== Exercise ==
Go through the data and report how many lines include the word "inputs", giving only the number.

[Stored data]
※

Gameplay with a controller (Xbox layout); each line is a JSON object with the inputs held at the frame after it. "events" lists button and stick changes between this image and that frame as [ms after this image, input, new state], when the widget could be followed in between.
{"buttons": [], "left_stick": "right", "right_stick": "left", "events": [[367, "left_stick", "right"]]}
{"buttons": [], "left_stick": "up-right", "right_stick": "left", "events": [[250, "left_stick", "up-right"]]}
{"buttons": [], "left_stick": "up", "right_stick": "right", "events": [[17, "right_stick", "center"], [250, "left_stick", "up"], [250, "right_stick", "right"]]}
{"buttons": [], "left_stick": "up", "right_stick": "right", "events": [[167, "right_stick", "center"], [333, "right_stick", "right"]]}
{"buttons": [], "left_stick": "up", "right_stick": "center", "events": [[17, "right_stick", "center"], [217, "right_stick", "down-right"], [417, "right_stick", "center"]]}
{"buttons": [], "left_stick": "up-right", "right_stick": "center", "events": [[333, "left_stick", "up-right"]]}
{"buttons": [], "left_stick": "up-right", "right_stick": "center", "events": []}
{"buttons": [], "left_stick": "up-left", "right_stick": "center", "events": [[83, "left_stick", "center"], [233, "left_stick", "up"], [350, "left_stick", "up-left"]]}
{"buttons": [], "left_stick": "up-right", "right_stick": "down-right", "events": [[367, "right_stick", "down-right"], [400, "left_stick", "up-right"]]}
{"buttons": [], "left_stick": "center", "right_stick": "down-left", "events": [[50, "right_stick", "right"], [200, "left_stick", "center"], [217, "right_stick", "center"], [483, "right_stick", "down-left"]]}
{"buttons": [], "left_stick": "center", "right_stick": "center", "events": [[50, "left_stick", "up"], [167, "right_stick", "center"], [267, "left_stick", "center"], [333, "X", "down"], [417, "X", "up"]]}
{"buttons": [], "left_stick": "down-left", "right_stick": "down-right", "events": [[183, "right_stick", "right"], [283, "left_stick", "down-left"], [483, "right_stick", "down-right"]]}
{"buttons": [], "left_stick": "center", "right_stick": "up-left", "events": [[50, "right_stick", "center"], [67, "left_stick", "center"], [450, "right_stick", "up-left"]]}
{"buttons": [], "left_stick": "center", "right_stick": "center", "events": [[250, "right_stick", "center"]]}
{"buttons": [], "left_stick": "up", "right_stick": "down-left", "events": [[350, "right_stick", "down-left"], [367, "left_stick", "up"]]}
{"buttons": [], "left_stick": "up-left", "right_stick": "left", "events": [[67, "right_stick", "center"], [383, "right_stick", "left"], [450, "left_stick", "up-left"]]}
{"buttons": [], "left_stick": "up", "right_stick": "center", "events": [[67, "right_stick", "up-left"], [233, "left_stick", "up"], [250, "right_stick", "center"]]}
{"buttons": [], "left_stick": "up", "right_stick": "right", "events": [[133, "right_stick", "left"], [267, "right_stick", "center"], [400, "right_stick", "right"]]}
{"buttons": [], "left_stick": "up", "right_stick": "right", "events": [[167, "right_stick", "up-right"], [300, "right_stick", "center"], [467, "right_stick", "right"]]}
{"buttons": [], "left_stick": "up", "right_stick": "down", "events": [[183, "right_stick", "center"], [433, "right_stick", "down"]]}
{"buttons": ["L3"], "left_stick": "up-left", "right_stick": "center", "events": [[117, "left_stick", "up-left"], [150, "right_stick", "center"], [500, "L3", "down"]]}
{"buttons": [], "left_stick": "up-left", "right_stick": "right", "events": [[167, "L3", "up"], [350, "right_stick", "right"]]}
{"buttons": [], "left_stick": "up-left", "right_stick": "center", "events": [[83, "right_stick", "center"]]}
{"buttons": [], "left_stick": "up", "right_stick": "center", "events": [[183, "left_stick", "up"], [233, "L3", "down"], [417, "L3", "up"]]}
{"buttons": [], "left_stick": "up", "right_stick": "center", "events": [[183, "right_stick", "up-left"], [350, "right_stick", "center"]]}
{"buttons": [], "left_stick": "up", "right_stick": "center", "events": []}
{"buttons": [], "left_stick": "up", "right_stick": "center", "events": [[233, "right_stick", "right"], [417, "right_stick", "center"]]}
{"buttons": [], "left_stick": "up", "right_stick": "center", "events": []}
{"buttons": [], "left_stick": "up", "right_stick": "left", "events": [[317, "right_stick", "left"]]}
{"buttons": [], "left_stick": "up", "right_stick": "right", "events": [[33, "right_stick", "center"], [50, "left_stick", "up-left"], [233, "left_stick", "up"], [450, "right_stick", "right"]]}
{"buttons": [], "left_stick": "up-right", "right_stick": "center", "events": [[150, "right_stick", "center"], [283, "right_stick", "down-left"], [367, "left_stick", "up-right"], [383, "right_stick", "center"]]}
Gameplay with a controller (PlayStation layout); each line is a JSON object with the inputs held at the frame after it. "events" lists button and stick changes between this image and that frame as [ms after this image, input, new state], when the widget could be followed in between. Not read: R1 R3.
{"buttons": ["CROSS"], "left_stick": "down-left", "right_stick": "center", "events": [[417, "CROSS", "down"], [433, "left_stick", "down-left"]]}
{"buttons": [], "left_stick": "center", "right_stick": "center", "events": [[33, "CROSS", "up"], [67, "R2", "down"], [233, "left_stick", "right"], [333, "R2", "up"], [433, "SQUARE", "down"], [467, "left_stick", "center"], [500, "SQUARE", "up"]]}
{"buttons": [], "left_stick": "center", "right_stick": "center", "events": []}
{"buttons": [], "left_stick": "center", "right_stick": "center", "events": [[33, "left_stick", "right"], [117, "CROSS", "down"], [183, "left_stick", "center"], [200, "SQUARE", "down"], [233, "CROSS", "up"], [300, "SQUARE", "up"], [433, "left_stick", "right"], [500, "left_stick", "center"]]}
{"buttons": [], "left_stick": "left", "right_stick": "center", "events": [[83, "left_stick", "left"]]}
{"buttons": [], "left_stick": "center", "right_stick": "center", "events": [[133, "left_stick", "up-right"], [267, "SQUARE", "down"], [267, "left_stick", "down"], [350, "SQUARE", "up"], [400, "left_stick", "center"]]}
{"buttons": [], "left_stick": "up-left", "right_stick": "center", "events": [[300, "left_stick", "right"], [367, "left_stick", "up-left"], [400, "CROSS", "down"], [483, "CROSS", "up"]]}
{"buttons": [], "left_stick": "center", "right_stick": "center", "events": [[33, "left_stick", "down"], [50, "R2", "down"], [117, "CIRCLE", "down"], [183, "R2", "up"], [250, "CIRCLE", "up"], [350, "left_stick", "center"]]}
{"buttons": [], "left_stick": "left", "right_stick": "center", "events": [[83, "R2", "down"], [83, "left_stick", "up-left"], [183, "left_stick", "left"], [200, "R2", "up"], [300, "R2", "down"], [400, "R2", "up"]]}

※

== Response area ==
2